"For example, we believe in direct representation in voting for the president, the figure most capable of becoming a tyrant, not an executive, a belief which the founders strongly thought dangerous."

That's actually not quite true. The fiction of the electoral college was a product of slavery, allowing the 3/5's of a human standard for representation to be incorporated not only in the house of representatives, but also in the election of the president. It was a compromise, designed to insure that slave holding states had more than their fair share of representation in the election of the president. Prior to the Civil War, nearly all of the presidents came from slave holding states.

But, I agree that in the past six years we have seen the wholesale destruction of our constitutional safeguards. This destruction is not intended to allow a broadly popular demogague from becoming president, but to allow a corporately controlled government of the wealthy and by the wealthy to operate for the wealthy.

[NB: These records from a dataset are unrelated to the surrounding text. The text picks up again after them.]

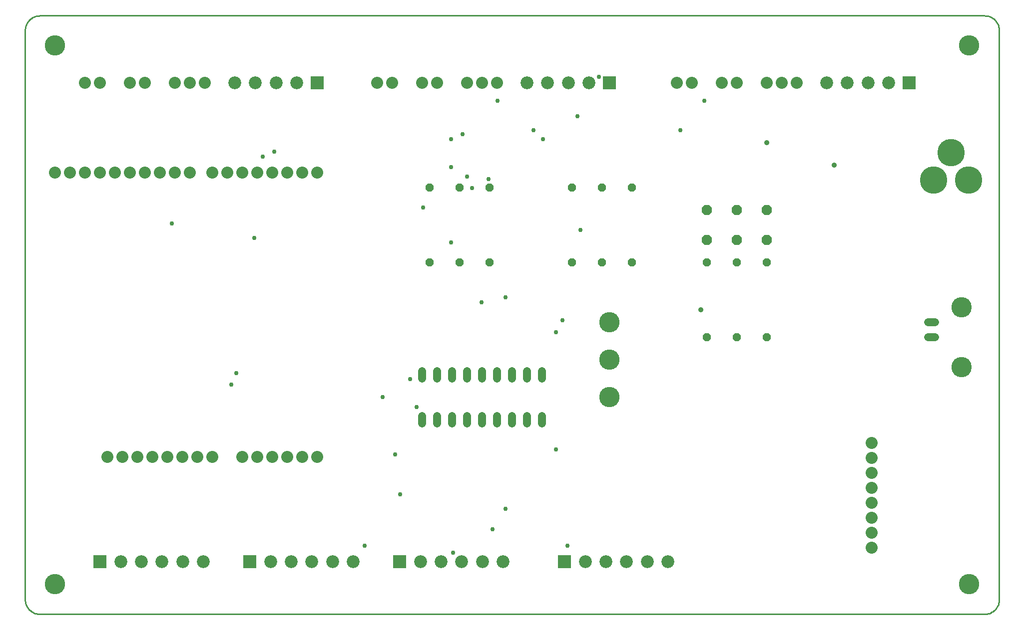
<source format=gbs>
G04 EAGLE Gerber RS-274X export*
G75*
%MOIN*%
%FSLAX24Y24*%
%LPD*%
%INBottom Soldermask*%
%IPPOS*%
%AMOC8*
5,1,8,0,0,1.08239X$1,22.5*%
G01*
%ADD10C,0.080000*%
%ADD11R,0.086000X0.086000*%
%ADD12C,0.086000*%
%ADD13C,0.183000*%
%ADD14P,0.058449X8X112.500000*%
%ADD15P,0.058449X8X292.500000*%
%ADD16C,0.136000*%
%ADD17C,0.053496*%
%ADD18C,0.135921*%
%ADD19C,0.054000*%
%ADD20P,0.074685X8X112.500000*%
%ADD21C,0.030000*%
%ADD22C,0.035780*%
%ADD23C,0.010000*%


D10*
X7500Y10500D03*
X8500Y10500D03*
X9500Y10500D03*
X10500Y10500D03*
X11500Y10500D03*
X12500Y10500D03*
X14500Y10500D03*
X15500Y10500D03*
X16500Y10500D03*
X17500Y10500D03*
X18500Y10500D03*
X19500Y10500D03*
X19500Y29500D03*
X18500Y29500D03*
X17500Y29500D03*
X16500Y29500D03*
X15500Y29500D03*
X14500Y29500D03*
X13500Y29500D03*
X12500Y29500D03*
X11000Y29500D03*
X10000Y29500D03*
X9000Y29500D03*
X8000Y29500D03*
X7000Y29500D03*
X6000Y29500D03*
X5000Y29500D03*
X4000Y29500D03*
X3000Y29500D03*
X2000Y29500D03*
X6500Y10500D03*
X5500Y10500D03*
D11*
X59000Y35500D03*
D12*
X57622Y35500D03*
X56244Y35500D03*
X54866Y35500D03*
X53488Y35500D03*
D10*
X44500Y35500D03*
X43500Y35500D03*
D11*
X19500Y35500D03*
D12*
X18122Y35500D03*
X16744Y35500D03*
X15366Y35500D03*
X13988Y35500D03*
D10*
X12000Y35500D03*
X11000Y35500D03*
X10000Y35500D03*
X56500Y11450D03*
X56500Y10450D03*
X56500Y9450D03*
X56500Y8450D03*
X56500Y7450D03*
X56500Y6450D03*
X56500Y5450D03*
X56500Y4450D03*
D13*
X60606Y29000D03*
X62969Y29000D03*
X61787Y30850D03*
D10*
X8000Y35500D03*
X7000Y35500D03*
D11*
X5000Y3500D03*
D12*
X6378Y3500D03*
X7756Y3500D03*
X9134Y3500D03*
X10512Y3500D03*
X11890Y3500D03*
D10*
X5000Y35500D03*
X4000Y35500D03*
D11*
X36000Y3500D03*
D12*
X37378Y3500D03*
X38756Y3500D03*
X40134Y3500D03*
X41512Y3500D03*
X42890Y3500D03*
D11*
X39000Y35500D03*
D12*
X37622Y35500D03*
X36244Y35500D03*
X34866Y35500D03*
X33488Y35500D03*
D10*
X31500Y35500D03*
X30500Y35500D03*
X29500Y35500D03*
X51500Y35500D03*
X50500Y35500D03*
X49500Y35500D03*
X27500Y35500D03*
X26500Y35500D03*
X24500Y35500D03*
X23500Y35500D03*
X47500Y35500D03*
X46500Y35500D03*
D11*
X15000Y3500D03*
D12*
X16378Y3500D03*
X17756Y3500D03*
X19134Y3500D03*
X20512Y3500D03*
X21890Y3500D03*
D11*
X25000Y3500D03*
D12*
X26378Y3500D03*
X27756Y3500D03*
X29134Y3500D03*
X30512Y3500D03*
X31890Y3500D03*
D14*
X40500Y23500D03*
X40500Y28500D03*
X38500Y23500D03*
X38500Y28500D03*
D15*
X27000Y28500D03*
X27000Y23500D03*
X29000Y28500D03*
X29000Y23500D03*
D14*
X36500Y23500D03*
X36500Y28500D03*
D15*
X31000Y28500D03*
X31000Y23500D03*
D16*
X39000Y14500D03*
X39000Y17000D03*
X39000Y19500D03*
X2000Y38000D03*
X63000Y2000D03*
X63000Y38000D03*
X2000Y2000D03*
D17*
X60263Y19500D02*
X60737Y19500D01*
X60737Y18500D02*
X60263Y18500D01*
D18*
X62500Y20500D03*
X62500Y16500D03*
D19*
X26500Y13240D02*
X26500Y12760D01*
X27500Y12760D02*
X27500Y13240D01*
X28500Y13240D02*
X28500Y12760D01*
X29500Y12760D02*
X29500Y13240D01*
X30500Y13240D02*
X30500Y12760D01*
X31500Y12760D02*
X31500Y13240D01*
X32500Y13240D02*
X32500Y12760D01*
X33500Y12760D02*
X33500Y13240D01*
X34500Y13240D02*
X34500Y12760D01*
X34500Y15760D02*
X34500Y16240D01*
X33500Y16240D02*
X33500Y15760D01*
X32500Y15760D02*
X32500Y16240D01*
X31500Y16240D02*
X31500Y15760D01*
X30500Y15760D02*
X30500Y16240D01*
X29500Y16240D02*
X29500Y15760D01*
X28500Y15760D02*
X28500Y16240D01*
X27500Y16240D02*
X27500Y15760D01*
X26500Y15760D02*
X26500Y16240D01*
D15*
X47500Y23500D03*
X47500Y18500D03*
X49500Y23500D03*
X49500Y18500D03*
X45500Y23500D03*
X45500Y18500D03*
D20*
X45500Y25000D03*
X45500Y27000D03*
X47500Y25000D03*
X47500Y27000D03*
X49500Y25000D03*
X49500Y27000D03*
D21*
X43725Y32340D03*
X33935Y32340D03*
X29205Y32065D03*
X16610Y30910D03*
X14080Y16115D03*
X37070Y25685D03*
X30910Y29095D03*
X29480Y29260D03*
X25685Y15730D03*
X30470Y20845D03*
X23870Y14520D03*
X13750Y15345D03*
X35855Y19655D03*
X24695Y10670D03*
X35420Y18855D03*
X26125Y13860D03*
X25025Y8030D03*
X9790Y26125D03*
X35420Y11000D03*
X28545Y4125D03*
X15290Y25135D03*
X31185Y5665D03*
X32065Y7040D03*
X36190Y4565D03*
X22660Y4565D03*
X32065Y21175D03*
X45320Y34320D03*
X28435Y24860D03*
X36850Y33275D03*
X34540Y31735D03*
X28435Y31735D03*
X26565Y27170D03*
X38280Y35915D03*
D22*
X49500Y31500D03*
X54000Y30000D03*
D21*
X29810Y28490D03*
X28435Y29865D03*
X15840Y30580D03*
X31515Y34320D03*
D22*
X45100Y20350D03*
D23*
X0Y1000D02*
X4Y913D01*
X15Y826D01*
X34Y741D01*
X60Y658D01*
X94Y577D01*
X134Y500D01*
X181Y426D01*
X234Y357D01*
X293Y293D01*
X357Y234D01*
X426Y181D01*
X500Y134D01*
X577Y94D01*
X658Y60D01*
X741Y34D01*
X826Y15D01*
X913Y4D01*
X1000Y0D01*
X64000Y0D01*
X64087Y4D01*
X64174Y15D01*
X64259Y34D01*
X64342Y60D01*
X64423Y94D01*
X64500Y134D01*
X64574Y181D01*
X64643Y234D01*
X64707Y293D01*
X64766Y357D01*
X64819Y426D01*
X64866Y500D01*
X64906Y577D01*
X64940Y658D01*
X64966Y741D01*
X64985Y826D01*
X64996Y913D01*
X65000Y1000D01*
X65000Y39000D01*
X64996Y39087D01*
X64985Y39174D01*
X64966Y39259D01*
X64940Y39342D01*
X64906Y39423D01*
X64866Y39500D01*
X64819Y39574D01*
X64766Y39643D01*
X64707Y39707D01*
X64643Y39766D01*
X64574Y39819D01*
X64500Y39866D01*
X64423Y39906D01*
X64342Y39940D01*
X64259Y39966D01*
X64174Y39985D01*
X64087Y39996D01*
X64000Y40000D01*
X1000Y40000D01*
X913Y39996D01*
X826Y39985D01*
X741Y39966D01*
X658Y39940D01*
X577Y39906D01*
X500Y39866D01*
X426Y39819D01*
X357Y39766D01*
X293Y39707D01*
X234Y39643D01*
X181Y39574D01*
X134Y39500D01*
X94Y39423D01*
X60Y39342D01*
X34Y39259D01*
X15Y39174D01*
X4Y39087D01*
X0Y39000D01*
X0Y1000D01*
M02*

</source>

Though you are correct, you do realize that most American citizens who could vote in the first years of the Constitution were white males with property - most Americans were not allowed to vote, and this was considered proper by those creating the system, in part to hinder the rise of a tyrant. It took several amendments, stretching literally over centuries, before most Americans could vote - and even today, we see the massive effort expended to ensure that many citizens legally entitled to vote are denied that right.

I have also left out the rise of a standing military, another danger likely to lead to tyranny in the eyes of the founders.